You could just make your assets that are never going to move stationary (not the light setting, the actor setting, like your Trees or whatever). Then the light would be set to Movable (dynamic). This is used in Fortnite as a way of optimizing dynamically lit scenes that have a lot of geometry that’s not really moving.

Read up on it and see if it’s a fit for your needs. I only read your initial post and wanted to share this feature you’re likely not aware of. Sorry if I missed something else you had posted in here.

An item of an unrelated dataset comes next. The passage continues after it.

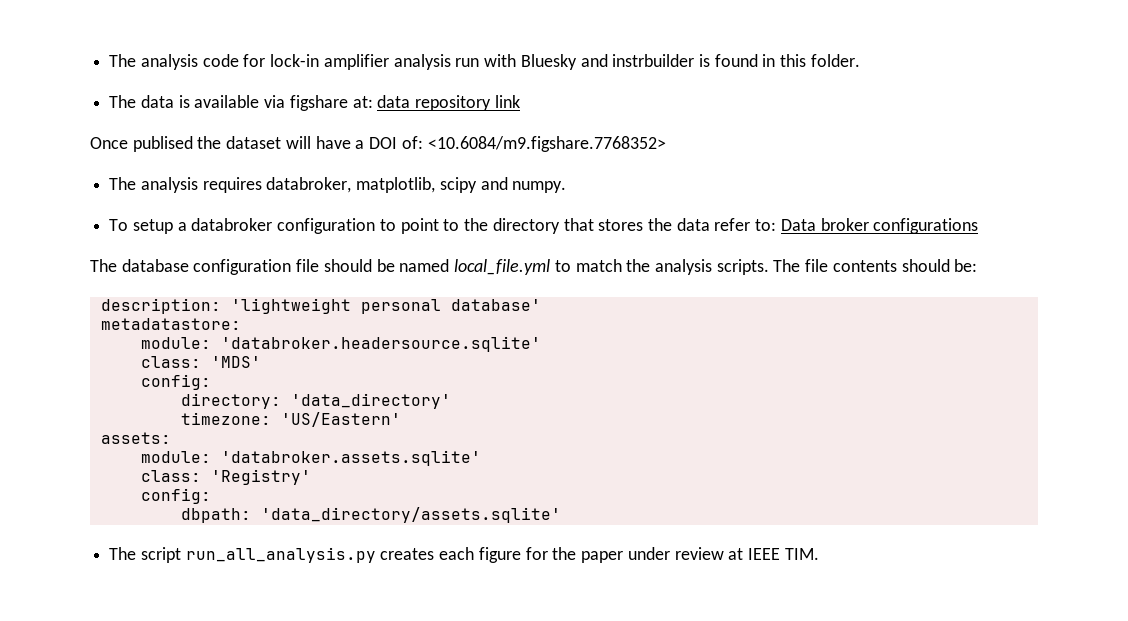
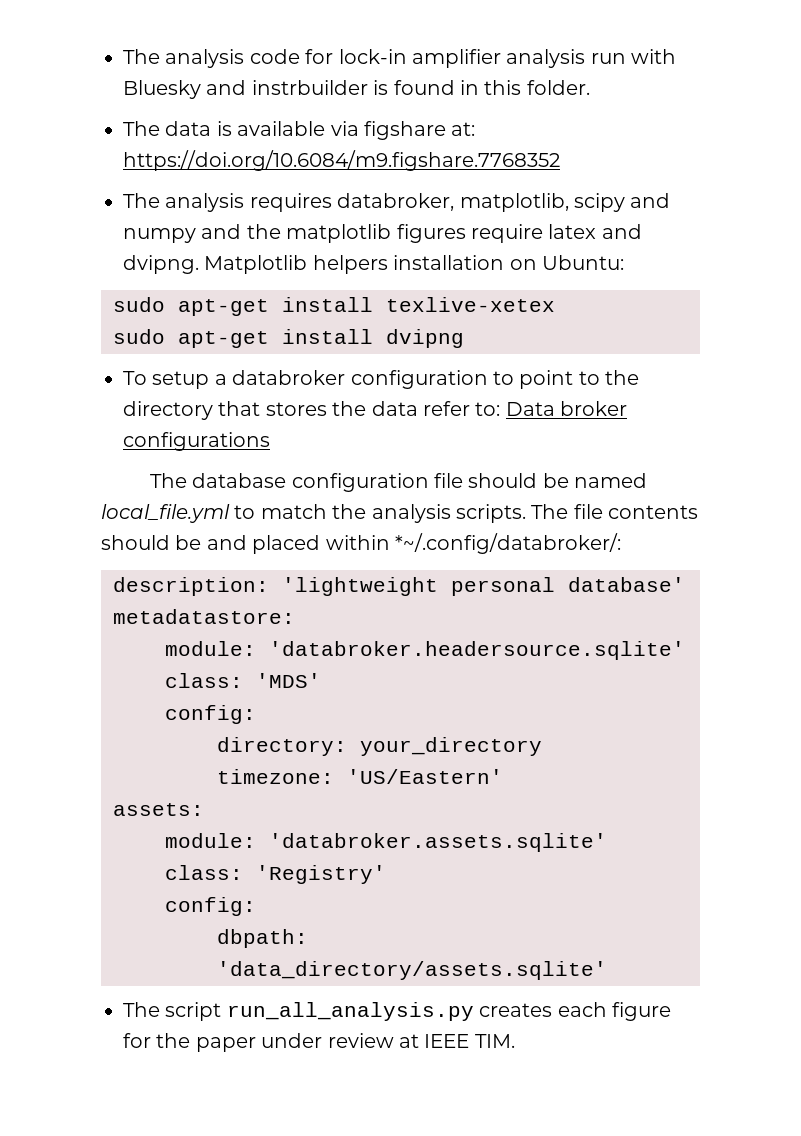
[377,95,520,111] [90,136,666,152] data repository link // Once publised the dataset will have a DOI of: <10.6084/m9.figshare.7768352> -> [123,150,560,171] https://doi.org/10.6084/m9.figshare.7768352
[512,181,567,193] numpy. -> [123,224,642,243] [123,255,624,274] [113,297,555,316] [113,329,464,348] numpy and the matplotlib figures require latex and dvipng. Matplotlib helpers installation on Ubuntu: // sudo apt-get install texlive-xetex // sudo apt-get install dvipng
[954,259,978,272] be: -> [175,533,621,554] be and placed within *~/.config/databroker/:
[290,393,451,409] 'data_directory' -> [360,737,542,756] your_directory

Some other things you can look at too.

For the far shadows, you could enable Mesh Distance Fields and use RayTraced Soft Shadows: Distance Field Soft Shadows in Unreal Engine | Unreal Engine 5.1 Documentation

This will give you the far shadows you want without having to bake the scene. Larger scene typically don’t work as well for baked lighting because of all the lightmaps that have be stored and packed into atlases and then you’re using your texture memory to load these all in when needed. This is why more open scenes use dynamic lighting instead of baked.

So if you opt to go with DF shadows, I would suggest using a mid-low-range value for the Dynamic Cascaded Shadow Maps distance (something in the 1500-2500) range so that you get nice sharp shadows, and when you enable Distance Field Shadows you get the mesh distance field representation at these farther distances.

Anyways, I hope that helps.

Yup, this is definitely the solution. Instead of losing 30 fps to the shadows now it’s 4 fps so huge improvement. Thanks, the performance hit of the moving foliage is huge.